Artbeat Studio’s Artist-in-Residency Program sparks conversation about mental health issues.

By Dan Phelps
Brilliant red squares frame a pale hand and forearm. Fingers are fully extended. Where an elbow should be, hangs a mess of dangling nerves. This water colour painting titled Ulnar Neuropathy by L.J. Anderson is on display at the Artbeat Studio gallery.
“I CONSTANTLY feel as similar to striking your funny bone, but the surging, electric shock-like pain never goes away,” writes Anderson in a sketchbook accompanying her series of paintings and drawings.
Other entries and artworks reflect on her experiences with anxiety, depression, and insomnia.
Anderson is an Artbeat Studio alumna who participated in the Artist-in-Residency Program. The program provides six months of mentoring and workspace to artists whom the studio’s website describes as “consumers of mental health services”.

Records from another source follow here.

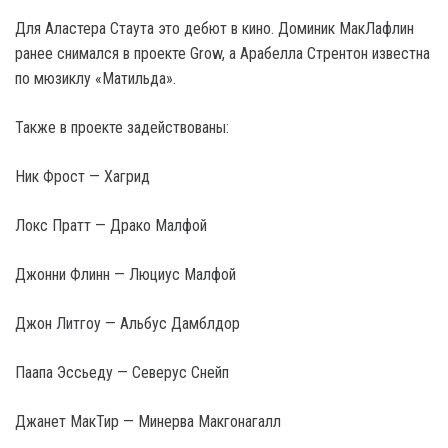
Для Аластера Стаута это дебют в кино. Доминик МакЛафлин
ранее снимался в проекте Grow, а Арабелла Стрентон известна
по мюзиклу «Матильда».
Также в проекте задействованы:
Ник Фрост — Хагрид
Локс Пратт — Драко Малфой
Джонни Флинн — Люциус Малфой
Джон Литгоу — Альбус Дамблдор
Паапа Эссьеду — Северус Снейп
Джанет МакТир — Минерва Макгонагалл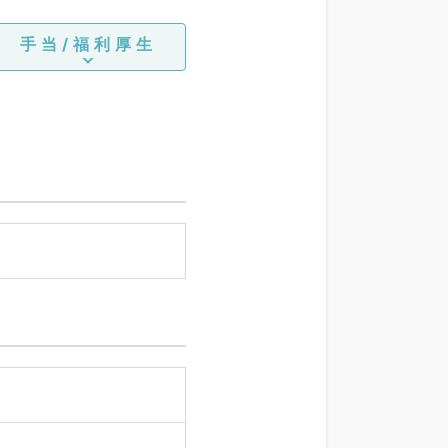
手当/福利厚生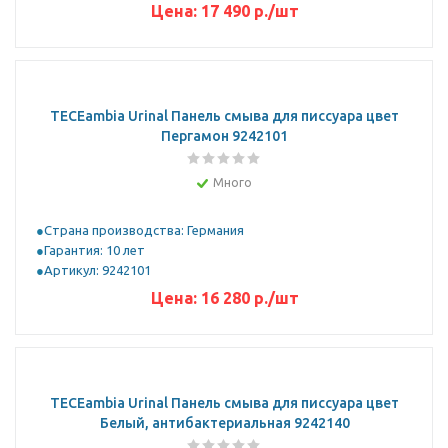
Цена:
17 490
р.
/шт
TECEambia Urinal Панель смыва для писсуара цвет
Пергамон 9242101
Много
Страна производства: Германия
Гарантия: 10 лет
Артикул: 9242101
Цена:
16 280
р.
/шт
TECEambia Urinal Панель смыва для писсуара цвет
Белый, антибактериальная 9242140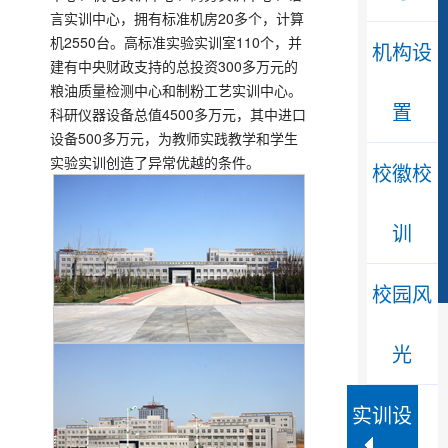
言实训中心，拥有标准机房20多个，计算
机2550台。高标准实验实训室110个，并
机构设
建有中央财政支持的总投资300多万元的
粮油质量检测中心和制粉工艺实训中心。
置
科研仪器设备总值4500多万元，其中进口
设备500多万元，为教师实践教学和学生
实验实训创造了异常优越的条件。
校徽校
训
校园风
光
实训设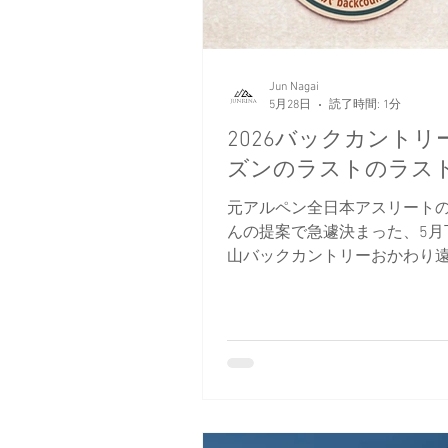
西上州の山々
日本雪崩ネッ
Jun Nagai
日本バックカントリースキーガイ
5月28日
読了時間: 1分
2026バックカントリ
ズンのラストのラス
元アルペン全日本アスリート
んの提案で急遽決まった、5月
山バックカントリーおかわり
だシャバ雪を想像していたら
裏切られた、縦にも横にもと
走る奇跡の神雪面。完全に「
シーズンラストランを動画付
ト！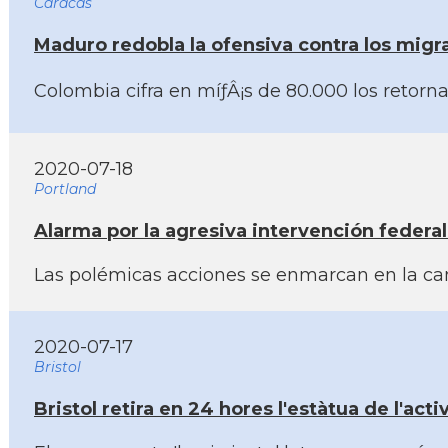
Caracas
Maduro redobla la ofensiva contra los migr
Colombia cifra en míƒÂ¡s de 80.000 los retorna
2020-07-18
Portland
Alarma por la agresiva intervención federal
Las polémicas acciones se enmarcan en la cam
2020-07-17
Bristol
Bristol retira en 24 hores l'estàtua de l'act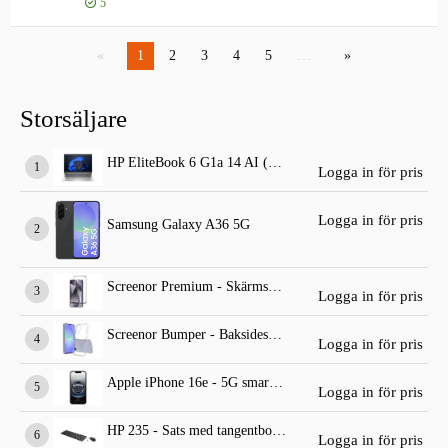
5
Logga in för pris
BRI
1
2
3
4
5
…
Storsäljare
HP EliteBook 6 G1a 14 AI (standard dator)
Logga in för pris
Logga in för pris
Samsung Galaxy A36 5G
Screenor Premium - Skärmskydd för mobiltelefon
Logga in för pris
Screenor Bumper - Baksidesskydd för mobiltelefon
Logga in för pris
Apple iPhone 16e - 5G smartphone
Logga in för pris
HP 235 - Sats med tangentbord och mus
Logga in för pris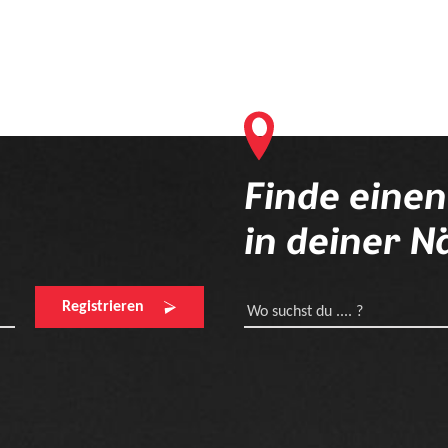
Finde eine
in deiner N
Registrieren
Wo suchst du .... ?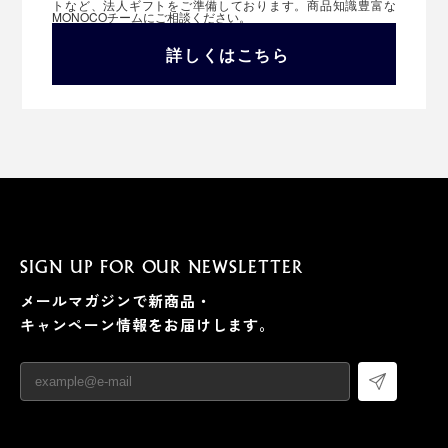
トなど、法人ギフトをご準備しております。商品知識豊富な
MONOCOチームにご相談ください。
詳しくはこちら
SIGN UP FOR OUR NEWSLETTER
メールマガジンで新商品・
キャンペーン情報をお届けします。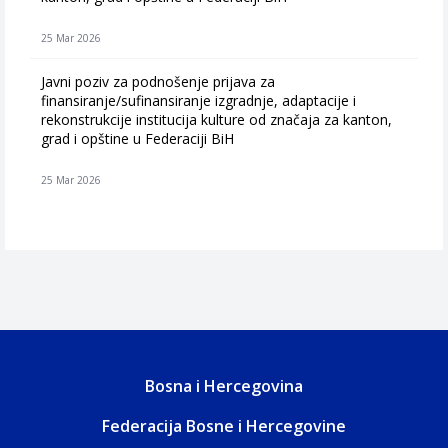
25 Mar 2026
Javni poziv za podnošenje prijava za
finansiranje/sufinansiranje izgradnje, adaptacije i
rekonstrukcije institucija kulture od značaja za kanton,
grad i opštine u Federaciji BiH
25 Mar 2026
Bosna i Hercegovina
Federacija Bosne i Hercegovine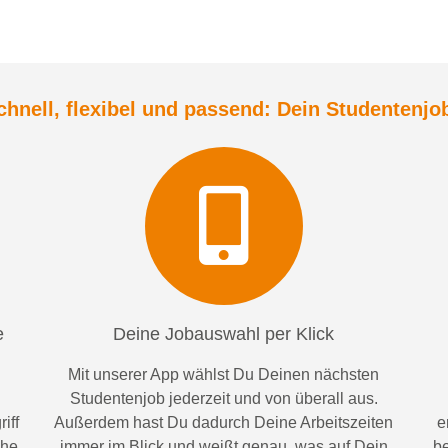
chnell, flexibel und
passend:
Dein Student
enjo
e
Deine Jobauswahl per Klick
Mit unserer App wählst Du Deinen nächsten
Studentenjob jederzeit und von überall aus.
iff
Außerdem
hast Du dadurch
Deine Arbeitszeiten
e
ähe
im
mer im
Blick und weiß
t
genau, was auf Dein
be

Nigel Bart, 44, is a founder and studio facilitator at Artbeat Studio who’s had his own struggles with schizophrenia. He said Artbeat Studio is a peer-led organization.
“We’re not doing therapy, we’re not counselors, we’re not clinicians,” said Bart. “The peer level is very much about exchanging ideas almost like on a colleague basis.”
Bart was diagnosed with schizophrenia in his first year out of high school. His mother introduced him to pottery and in 1999 he completed a four-year Fine Arts degree at the University of Manitoba.
When he worked in the mental health field as a support worker, he recognized there was a need for an arts-centric space for people with mental health issues.
Fay Shlanda, 52, is the oldest member in the current crop of residents and has been dubbed the Writing, Weaving, Wire-wrapping Matriarch.
Seated at her loom, Shlanda weaves a bracelet. She learned this skill when she was a member of the Society for Creative Anachronism. She also makes pendants, earrings, and crystal trees composed of branches made of wire and leaves of coloured stone.

A referral from the Crisis Stabilization Unit on Portage Ave. brought her to Artbeat Studio. Shlanda said she’s unable to work full time, but the mentoring she’s received will help her.
“It will give me some income and some sense of being able to have purpose that I can’t get otherwise.”
Bart said art helps people with mental illness because it gives them hope and makes them feel like they aren’t just “this cluster of symptoms.”
Artbeat Studio’s next group show will take place during the week of January 18, 2020. You can visit on the fourth floor of 62 Albert St.